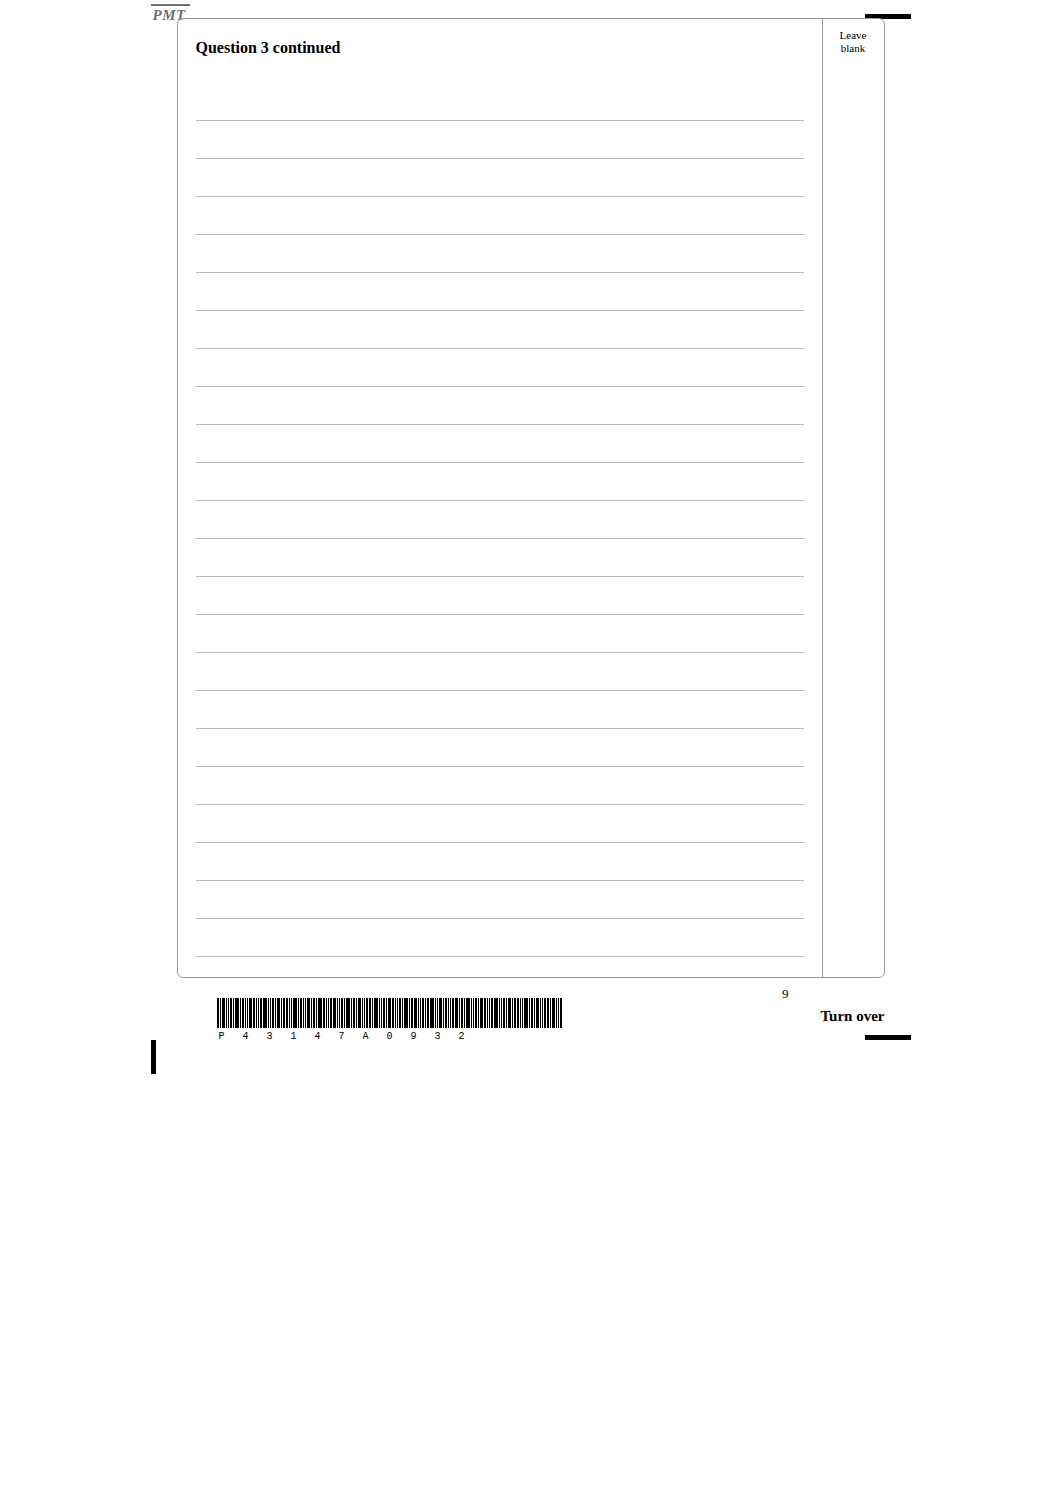PMT
Question 3 continued
Leave
blank
P 4 3 1 4 7 A 0 9 3 2
9
Turn over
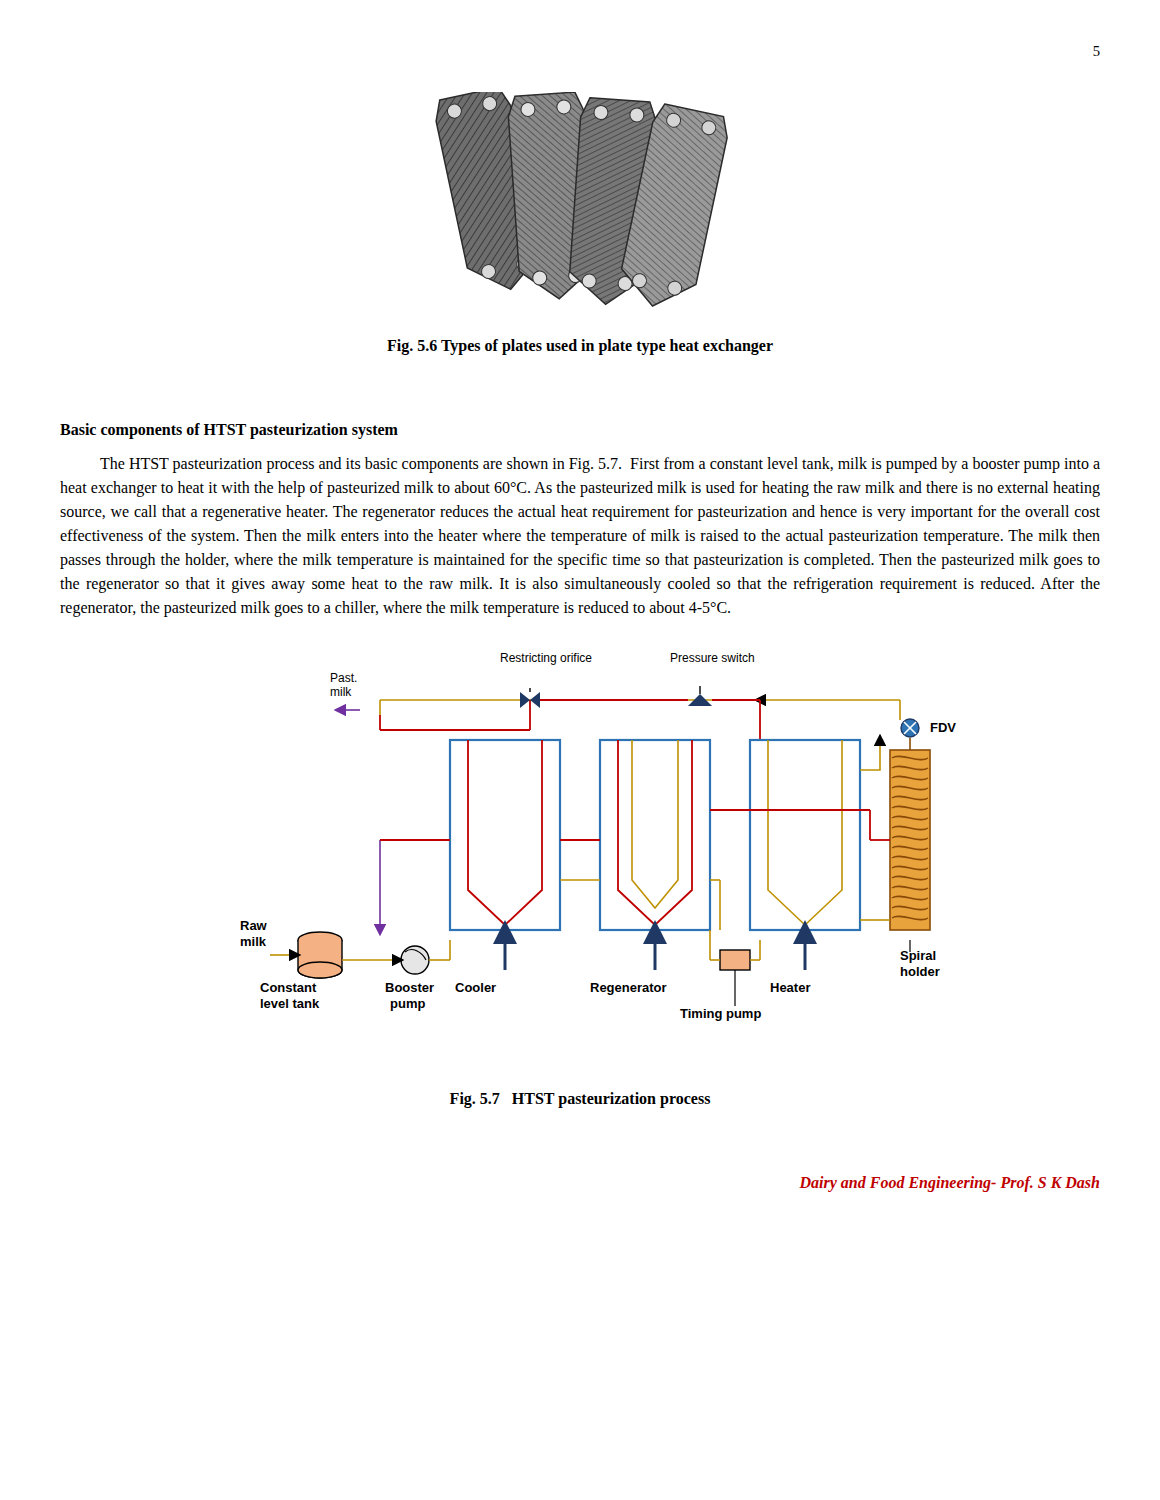5
Fig. 5.6 Types of plates used in plate type heat exchanger
Basic components of HTST pasteurization system
The HTST pasteurization process and its basic components are shown in Fig. 5.7. First from a constant level tank, milk is pumped by a booster pump into a heat exchanger to heat it with the help of pasteurized milk to about 60°C. As the pasteurized milk is used for heating the raw milk and there is no external heating source, we call that a regenerative heater. The regenerator reduces the actual heat requirement for pasteurization and hence is very important for the overall cost effectiveness of the system. Then the milk enters into the heater where the temperature of milk is raised to the actual pasteurization temperature. The milk then passes through the holder, where the milk temperature is maintained for the specific time so that pasteurization is completed. Then the pasteurized milk goes to the regenerator so that it gives away some heat to the raw milk. It is also simultaneously cooled so that the refrigeration requirement is reduced. After the regenerator, the pasteurized milk goes to a chiller, where the milk temperature is reduced to about 4-5°C.
Restricting orifice Pressure switch Past. milk FDV Raw milk Spiral holder Cooler Regenerator Heater Constant level tank Booster pump Timing pump
Fig. 5.7 HTST pasteurization process
Dairy and Food Engineering- Prof. S K Dash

====

**BRIEF:** Begin at the first line of the data above and repeat each line exactly, stopping after the line containing "Basic components of". Omit the pictures.

**RESULT FOR THIS EXERCISE:**
PMT
Question 3 continued
Leave
blank
P 4 3 1 4 7 A 0 9 3 2
9
Turn over
5
Fig. 5.6 Types of plates used in plate type heat exchanger
Basic components of HTST pasteurization system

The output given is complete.